More shock, awe in war on drugs

A day after Oscar Albayalde was sworn into office as the new chief of the Philippine National Police, 14 drug suspects were killed for allegedly resisting arrest in antidrug operations in Bulacan.

The “Province-wide Simultaneous Operations on Illegal Drugs,” as the Bulacan cops dubbed it, also netted 91 arrests as well as “over 111 grams of suspected crystal meth or shabu, 510 grams of marijuana leaves and other drug paraphernalia, grenades, firearms, ammunition, and motorcycles from the suspects,” according to a CNN report.

As grand entrances went, Albayalde’s show of force in his first hours as PNP chief was impressive.

At his inaugural address, the former chief of the National Capital Region Police Office vowed to continue his “low-key but stern kind of leadership” as the new head of the 180,000-strong police force.

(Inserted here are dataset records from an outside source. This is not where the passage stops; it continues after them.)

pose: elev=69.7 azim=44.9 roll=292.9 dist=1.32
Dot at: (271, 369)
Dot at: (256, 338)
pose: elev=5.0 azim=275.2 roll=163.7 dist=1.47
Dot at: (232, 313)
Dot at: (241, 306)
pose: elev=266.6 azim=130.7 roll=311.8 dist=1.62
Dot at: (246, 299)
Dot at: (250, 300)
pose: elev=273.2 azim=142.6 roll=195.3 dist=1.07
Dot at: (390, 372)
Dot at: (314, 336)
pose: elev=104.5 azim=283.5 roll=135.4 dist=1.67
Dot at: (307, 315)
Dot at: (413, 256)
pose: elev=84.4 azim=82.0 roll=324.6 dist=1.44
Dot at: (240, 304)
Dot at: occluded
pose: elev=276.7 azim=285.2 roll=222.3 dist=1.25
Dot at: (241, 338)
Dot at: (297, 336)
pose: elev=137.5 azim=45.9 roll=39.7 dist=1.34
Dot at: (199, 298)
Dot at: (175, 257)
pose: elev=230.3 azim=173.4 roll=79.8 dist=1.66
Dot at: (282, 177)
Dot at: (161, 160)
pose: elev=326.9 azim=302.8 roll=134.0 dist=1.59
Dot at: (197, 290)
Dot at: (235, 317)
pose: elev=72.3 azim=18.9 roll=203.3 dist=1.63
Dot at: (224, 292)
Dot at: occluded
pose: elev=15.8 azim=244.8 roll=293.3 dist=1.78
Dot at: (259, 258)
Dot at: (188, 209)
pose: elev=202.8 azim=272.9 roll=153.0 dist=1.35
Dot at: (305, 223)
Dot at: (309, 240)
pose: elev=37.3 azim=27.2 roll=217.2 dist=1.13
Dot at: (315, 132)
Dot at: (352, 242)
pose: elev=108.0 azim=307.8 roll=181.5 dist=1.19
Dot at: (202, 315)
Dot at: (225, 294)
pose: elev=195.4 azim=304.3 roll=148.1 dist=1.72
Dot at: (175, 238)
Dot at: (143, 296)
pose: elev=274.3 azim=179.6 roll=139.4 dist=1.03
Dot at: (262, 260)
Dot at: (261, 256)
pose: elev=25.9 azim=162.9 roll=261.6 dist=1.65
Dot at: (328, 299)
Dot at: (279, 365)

But 14 deaths in one blow can hardly be a reasonable definition of a “low-key” operation, so the more telling words may be those that came from Albayalde a day after the Bulacan sweep: “Those operations were all normal,” he insisted in a radio interview. “Whether it was chief PNP [Ronald] dela Rosa or me … the order of President Duterte is to intensify the campaign against illegal drugs. Like what the President said, we will not stop until the last supplier, coddler or pusher is put behind bars.”

In other words, it’s business as usual — and a letdown for certain quarters. Those who were harboring the hope that the change in leadership at the PNP would also bring about a rethink of the administration’s bloody war on drugs appear headed for more disappointment.

The era of Albayalde’s immediate predecessor, the controversial, showboating “Bato” dela Rosa, was riddled with shocking incidents of abuse that considerably damaged the image and institutional effectiveness of the PNP, from the case of Korean businessman Jee Ick-joo, kidnapped and murdered by cops themselves, to those of teenager Kian delos Santos and other ordinary Filipinos, minors even, who died at the hands of policemen.

Albayalde inherits a force saddled by tens of thousands of unexplained, mostly uninvestigated deaths—a frightening record that has forced a number of observers and institutions to sit up and demand answers.

The Supreme Court, for one, has required the PNP to explain the gruesome death tally and to turn over records of its “Tokhang” operations — a ruling it has yet to comply with.

The European Union, the US government and the International Criminal Court have all taken interest, issuing forceful statements of concern about the continuing incidences of extrajudicial killings under the Duterte administration.

But Malacañang’s response to such warnings has been rote and uniform: Denounce the statements as interference in the country’s internal affairs, demonize foreigners who remind the Philippine government about its international human rights commitments (such as United Nations High Commissioner for Human Rights special rapporteur Agnes Callamard), and baldly
deny the reality of EJKs.

The 14 recent deaths in Bulacan add not only to the still rising national death count, but to the carnage with which this particular province has been marked under the aegis of the war on drugs.

It was also in Bulacan, in August 2017, when 32 drug suspects were killed — the biggest one-day death tally of the PNP’s campaign.

Lamentably, it was a record that merited praise from the President: “Makapatay lang tayo ng (If we can kill) another 32 every day, maybe we can fix what ails this country,” he had said at the time.

Would the much-admired Albayalde chart a different path? Would he stand up for vigorous law enforcement that, at the same time, respects and upholds the basic constitutional rights of Filipino citizens?

Perhaps it’s too early to tell, but the shock and awe of his early days in office do not serve to inspire much confidence. An EJK-weary nation desperately hopes that he will prove such fears wrong.